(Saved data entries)
▬▬▬▬▬▬
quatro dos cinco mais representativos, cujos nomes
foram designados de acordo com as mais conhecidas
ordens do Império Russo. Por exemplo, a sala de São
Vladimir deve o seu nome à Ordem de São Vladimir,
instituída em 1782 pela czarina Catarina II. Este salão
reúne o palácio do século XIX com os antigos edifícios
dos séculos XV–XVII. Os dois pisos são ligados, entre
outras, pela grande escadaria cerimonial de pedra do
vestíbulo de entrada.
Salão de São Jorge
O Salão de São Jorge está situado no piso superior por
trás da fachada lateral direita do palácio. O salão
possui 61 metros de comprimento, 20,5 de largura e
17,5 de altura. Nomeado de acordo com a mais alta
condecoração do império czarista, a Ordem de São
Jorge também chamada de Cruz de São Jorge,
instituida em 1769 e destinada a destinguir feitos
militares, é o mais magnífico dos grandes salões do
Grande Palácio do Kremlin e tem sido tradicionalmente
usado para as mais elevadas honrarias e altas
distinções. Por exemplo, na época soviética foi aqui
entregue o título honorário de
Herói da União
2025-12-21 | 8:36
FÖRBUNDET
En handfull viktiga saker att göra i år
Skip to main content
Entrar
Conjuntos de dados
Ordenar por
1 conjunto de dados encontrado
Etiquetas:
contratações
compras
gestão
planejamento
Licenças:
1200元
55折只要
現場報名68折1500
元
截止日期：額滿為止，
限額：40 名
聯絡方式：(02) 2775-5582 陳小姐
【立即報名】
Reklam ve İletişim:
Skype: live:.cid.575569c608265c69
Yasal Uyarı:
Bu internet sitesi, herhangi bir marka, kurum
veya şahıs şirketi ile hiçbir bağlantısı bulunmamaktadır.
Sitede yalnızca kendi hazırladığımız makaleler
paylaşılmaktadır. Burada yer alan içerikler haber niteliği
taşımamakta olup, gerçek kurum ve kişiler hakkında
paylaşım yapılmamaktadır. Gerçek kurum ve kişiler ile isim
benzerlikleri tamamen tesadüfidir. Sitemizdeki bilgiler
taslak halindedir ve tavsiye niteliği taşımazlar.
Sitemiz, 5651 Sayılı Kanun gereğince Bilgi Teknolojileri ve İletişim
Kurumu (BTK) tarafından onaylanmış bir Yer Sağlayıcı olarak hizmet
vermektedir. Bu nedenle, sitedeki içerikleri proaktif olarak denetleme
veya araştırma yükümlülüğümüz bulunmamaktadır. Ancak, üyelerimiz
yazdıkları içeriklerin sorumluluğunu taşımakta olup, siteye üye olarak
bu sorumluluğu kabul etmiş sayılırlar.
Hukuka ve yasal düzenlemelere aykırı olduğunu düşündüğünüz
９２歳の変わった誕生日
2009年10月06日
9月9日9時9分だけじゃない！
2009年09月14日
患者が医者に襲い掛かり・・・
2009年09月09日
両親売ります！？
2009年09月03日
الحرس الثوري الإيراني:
▬▬▬▬▬▬
* **TO DO**: Nothing but the lines from the one with "condecoração do império" through the final line of the records may appear in the answer, and each must be transcribed exactly.

* **TASK SOLUTION**:
condecoração do império czarista, a Ordem de São
Jorge também chamada de Cruz de São Jorge,
instituida em 1769 e destinada a destinguir feitos
militares, é o mais magnífico dos grandes salões do
Grande Palácio do Kremlin e tem sido tradicionalmente
usado para as mais elevadas honrarias e altas
distinções. Por exemplo, na época soviética foi aqui
entregue o título honorário de
Herói da União
2025-12-21 | 8:36
FÖRBUNDET
En handfull viktiga saker att göra i år
Skip to main content
Entrar
Conjuntos de dados
Ordenar por
1 conjunto de dados encontrado
Etiquetas:
contratações
compras
gestão
planejamento
Licenças:
1200元
55折只要
現場報名68折1500
元
截止日期：額滿為止，
限額：40 名
聯絡方式：(02) 2775-5582 陳小姐
【立即報名】
Reklam ve İletişim:
Skype: live:.cid.575569c608265c69
Yasal Uyarı:
Bu internet sitesi, herhangi bir marka, kurum
veya şahıs şirketi ile hiçbir bağlantısı bulunmamaktadır.
Sitede yalnızca kendi hazırladığımız makaleler
paylaşılmaktadır. Burada yer alan içerikler haber niteliği
taşımamakta olup, gerçek kurum ve kişiler hakkında
paylaşım yapılmamaktadır. Gerçek kurum ve kişiler ile isim
benzerlikleri tamamen tesadüfidir. Sitemizdeki bilgiler
taslak halindedir ve tavsiye niteliği taşımazlar.
Sitemiz, 5651 Sayılı Kanun gereğince Bilgi Teknolojileri ve İletişim
Kurumu (BTK) tarafından onaylanmış bir Yer Sağlayıcı olarak hizmet
vermektedir. Bu nedenle, sitedeki içerikleri proaktif olarak denetleme
veya araştırma yükümlülüğümüz bulunmamaktadır. Ancak, üyelerimiz
yazdıkları içeriklerin sorumluluğunu taşımakta olup, siteye üye olarak
bu sorumluluğu kabul etmiş sayılırlar.
Hukuka ve yasal düzenlemelere aykırı olduğunu düşündüğünüz
９２歳の変わった誕生日
2009年10月06日
9月9日9時9分だけじゃない！
2009年09月14日
患者が医者に襲い掛かり・・・
2009年09月09日
両親売ります！？
2009年09月03日
الحرس الثوري الإيراني:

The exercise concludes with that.